A Cambridge-based team of scientists has discovered that when a transcription factor gene, called CUX1, is faulty and becomes deactivated, a biological pathway is triggered that increases the growth of tumour cells.
The research team found that mutation of the CUX1 gene accounted for around one per cent of cancers in their analysis of genetic data from over 7,600 cancer patients.
Although this genetic defect is rare, the research on 28 different tumour types revealed that the mutation occurs in many different types of cancer. This means that work can begin on developing new targeted therapies that could be used to treat many patients with a range of different cancers.
Around 300,000 people in the UK are diagnosed with cancer each year, so for more than 3,000 of these patients a defect in the CUX1 gene could be a significant cause of their disease. And if these figures are scaled up to reflect the global incidence of cancer, the newly-identified genetic mutation could be an underlying cause of many cancers.
‘Our research is a prime example of how understanding the genetic code of cancers can drive the search for targeted cancer therapies that work more effectively and efficiently,’ says Dr David Adams, lead author from the Wellcome Trust Sanger Institute. ‘This could improve the lives of thousands of people suffering from cancer.’

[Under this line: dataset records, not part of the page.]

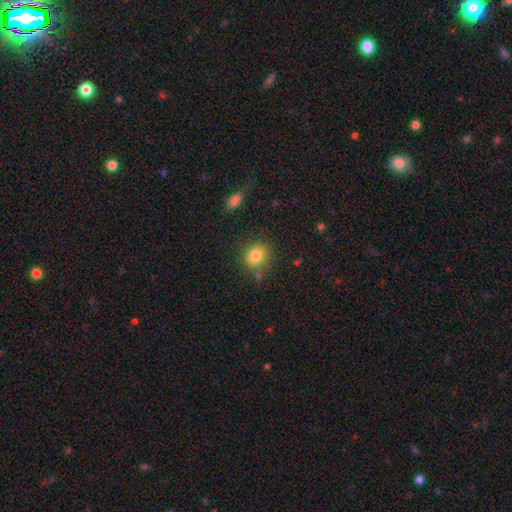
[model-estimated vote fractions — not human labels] Smooth or featured: smooth — 82% (star or artifact — 11%)
How rounded: round — 69% (in between — 30%)
Merging: none — 74% (minor disturbance — 15%)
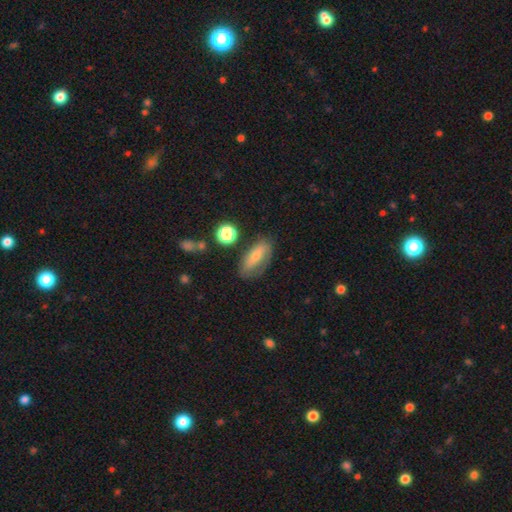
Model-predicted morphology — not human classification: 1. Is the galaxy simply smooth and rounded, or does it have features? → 60% smooth, 31% featured or disk, 9% star or artifact.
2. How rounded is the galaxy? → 75% in between, 19% cigar-shaped, 6% round.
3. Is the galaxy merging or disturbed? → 67% none, 22% minor disturbance, 8% major disturbance, 3% merger.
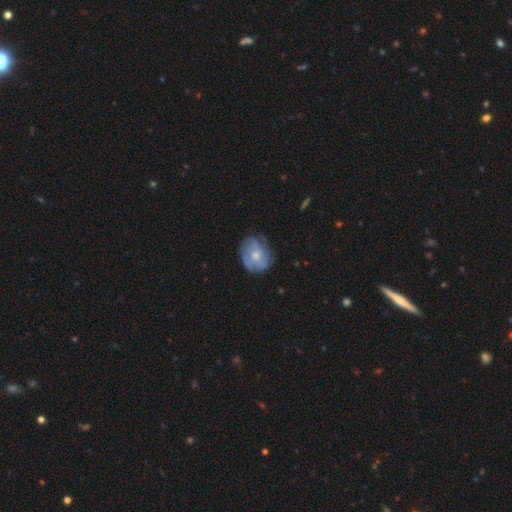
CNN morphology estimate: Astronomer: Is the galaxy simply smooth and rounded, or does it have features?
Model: featured or disk — 51% (runner-up: smooth, 42%).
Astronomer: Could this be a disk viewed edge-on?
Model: no — 97%.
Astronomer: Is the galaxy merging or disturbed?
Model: none — 62%.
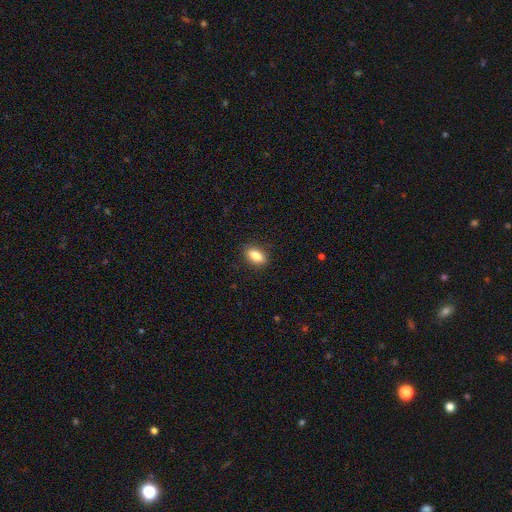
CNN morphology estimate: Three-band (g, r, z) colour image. It shows a smooth galaxy with no disk features (85%) that is in between round and cigar-shaped (87%). Merging: none (88%).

‘Our work harnesses the power of combining large-scale cancer genomics with experimental genetics,’ says Dr Chi Wong, first author from the Wellcome Trust Sanger Institute and practising Haematologist at Addenbrooke’s Hospital. ‘CUX1 defects are particularly common in myeloid blood cancers, either through mutation or acquired loss of chromosome 7q. As these patients have a dismal prognosis currently, novel targeted therapies are urgently needed.’
Dr Adams and Dr Wong talk about their ground-breaking research in this video, or click here to go to YouTube:
The samples were collected and sequenced by the International Cancer Genome Constortium (ICGC), which is a global initiative to catalogue the genetic code of 50 different cancers, and other groups.
‘Data collected from large consortia such the ICGC, provides us with a new and broader way to identify genes that can underlie the development of cancers,’ says Professor David Tuveson from Cold Spring Harbor Laboratory. ‘We can now look at cancers as groups of diseases according to their tissues of origin and collectively examine and compare their genomes.’
The team, led by the Welcome Trust Sanger Institute working in collaboration with the University of Cambridge, and the Universities of Würzberg and Ulm in Germany, silenced CUX1 in cultured cells to understand how inactivating it might lead to the development of tumours. They found that when CUX1 is deactivated, it had a knock-on effect on a biological inhibitor, PIK3IP1, reducing its inhibitory effects. This mobilises an enzyme responsible for cell growth, phosphoinositide 3-kinase (PI3K), increasing the rate of tumour progression. The research is published online in Nature Genetics.
The team has already identified several dozen other genes that when mutated at a low frequency could promote cancer development. They plan to silence these genes in mice to fully understand how their inactivation may lead to cancer development and the mechanisms by which this occurs.
‘Drugs that inhibit PI3K signalling are currently undergoing clinical trial,’ says Professor Paul Workman, Deputy Chief Executive and Head of Cancer Therapeutics at The Institute of Cancer Research, London. ‘This discovery will help us to target these drugs to a new group of patients who will benefit from them and could have a dramatic effect on the lives of many cancer sufferers.’